▶ Provided material:
##########

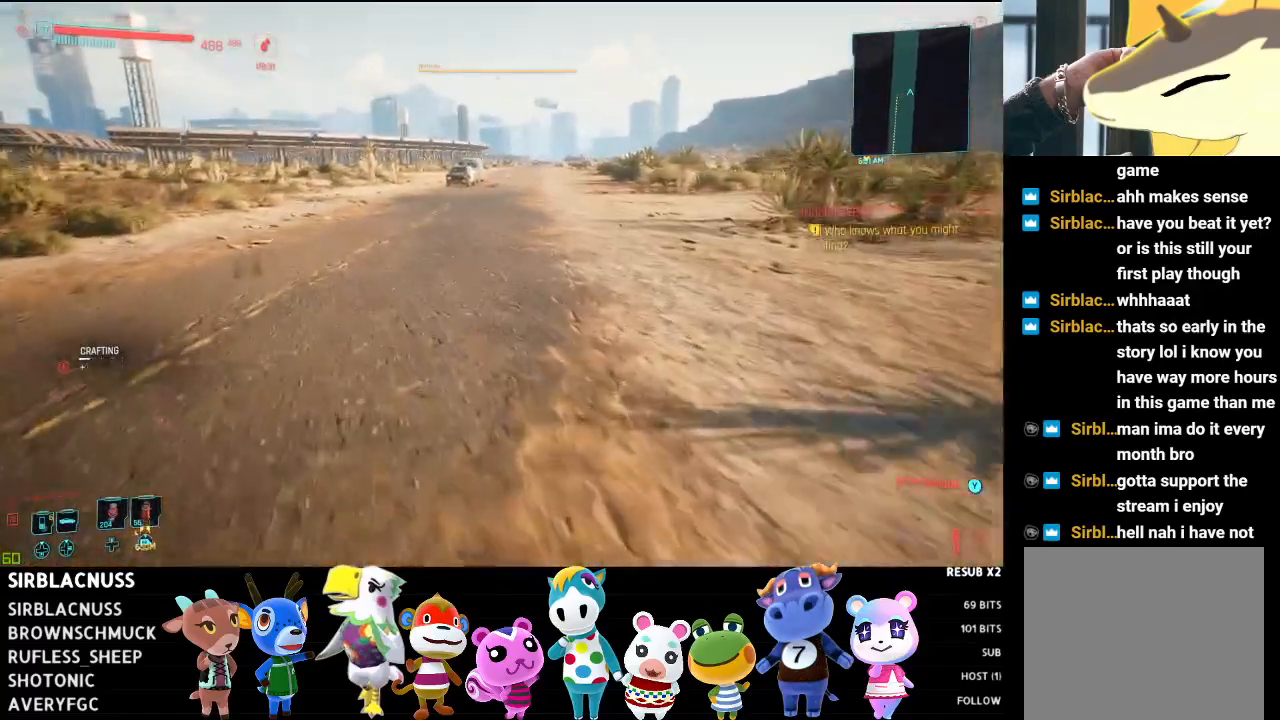
{"buttons": [], "left_stick": "up", "right_stick": "center", "events": [[167, "right_stick", "center"]]}
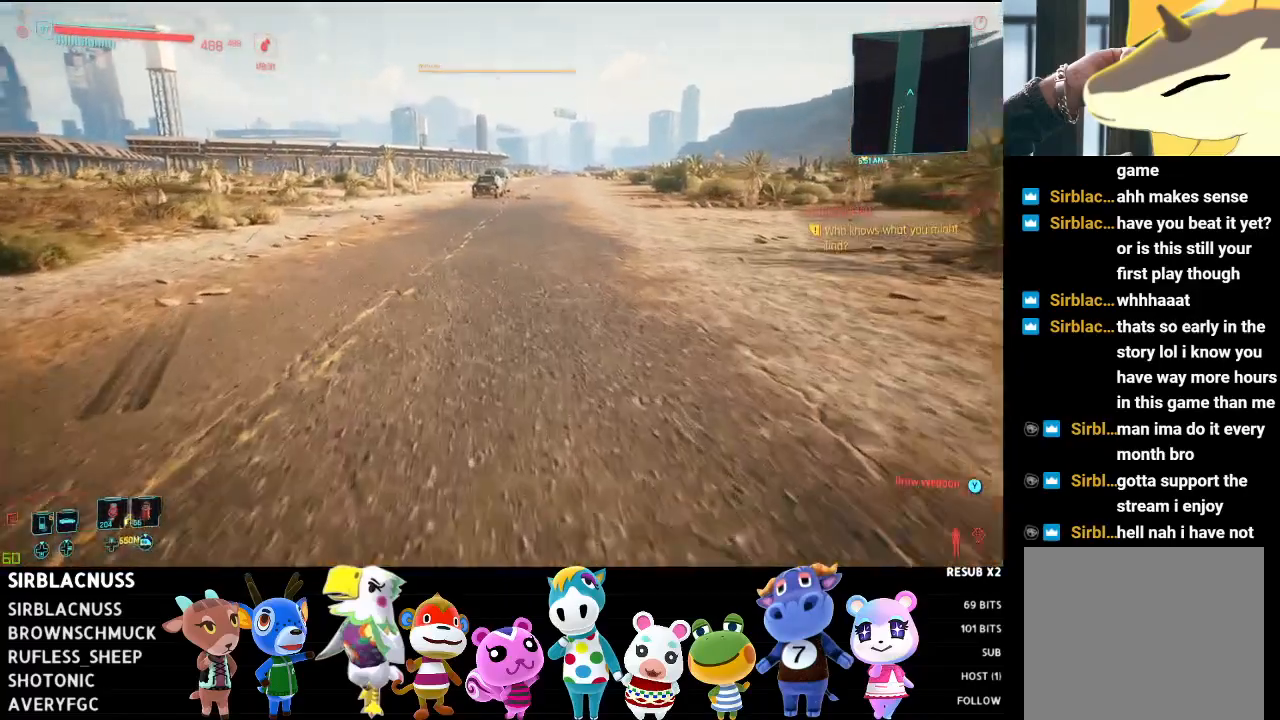
{"buttons": [], "left_stick": "up", "right_stick": "center", "events": []}
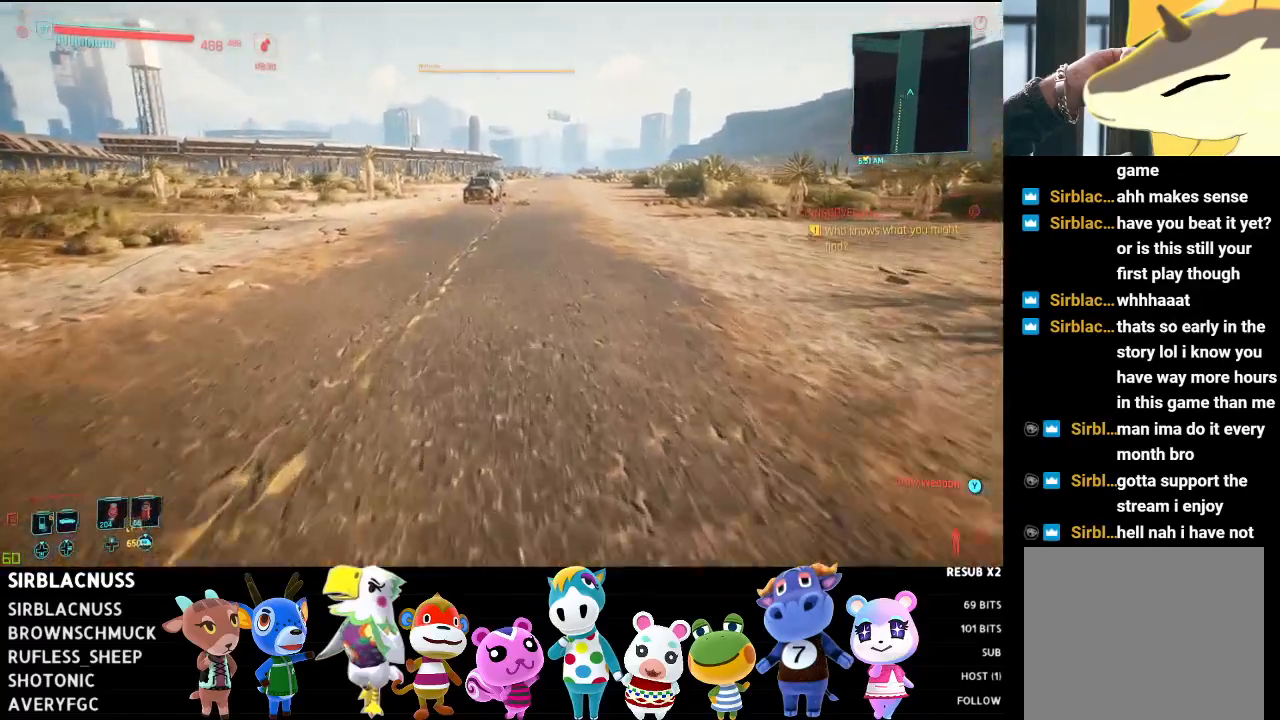
{"buttons": [], "left_stick": "up", "right_stick": "center", "events": []}
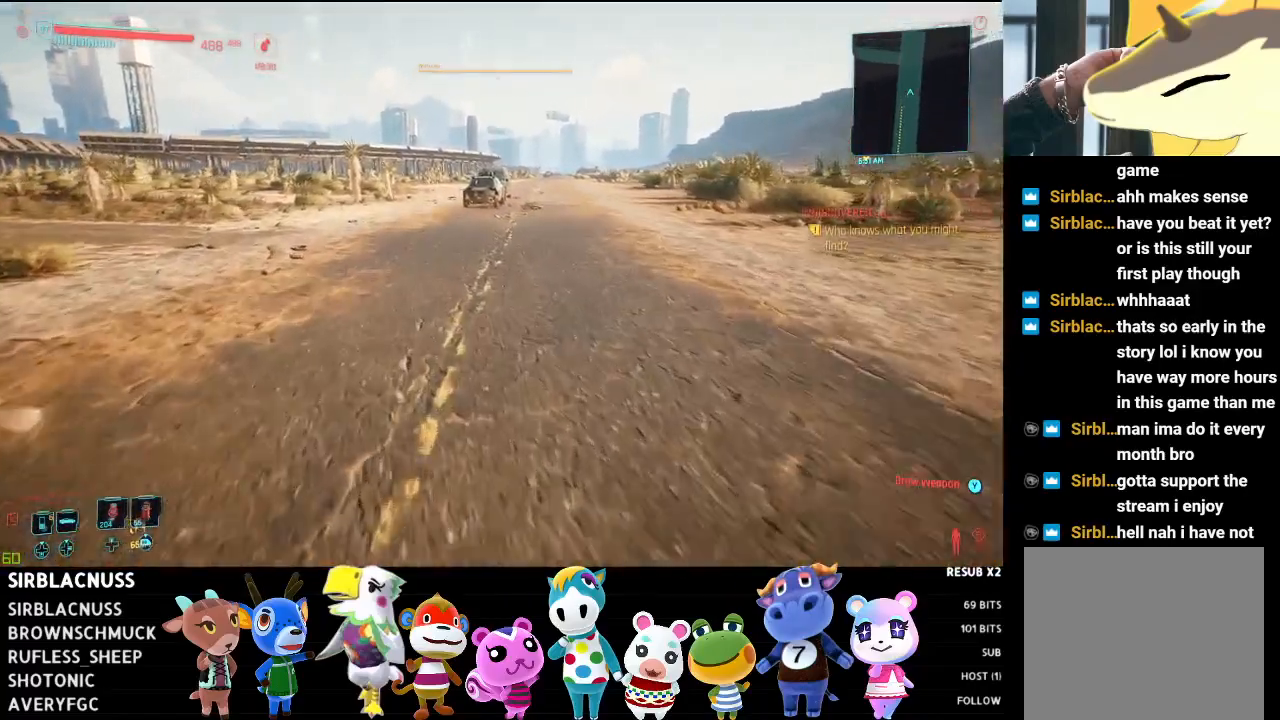
{"buttons": [], "left_stick": "up", "right_stick": "center", "events": []}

##########

▶ What the task asks: The response consists of the data above printed line for line, with no pictures.

▶ Exercise answer:
{"buttons": [], "left_stick": "up", "right_stick": "center", "events": [[167, "right_stick", "center"]]}
{"buttons": [], "left_stick": "up", "right_stick": "center", "events": []}
{"buttons": [], "left_stick": "up", "right_stick": "center", "events": []}
{"buttons": [], "left_stick": "up", "right_stick": "center", "events": []}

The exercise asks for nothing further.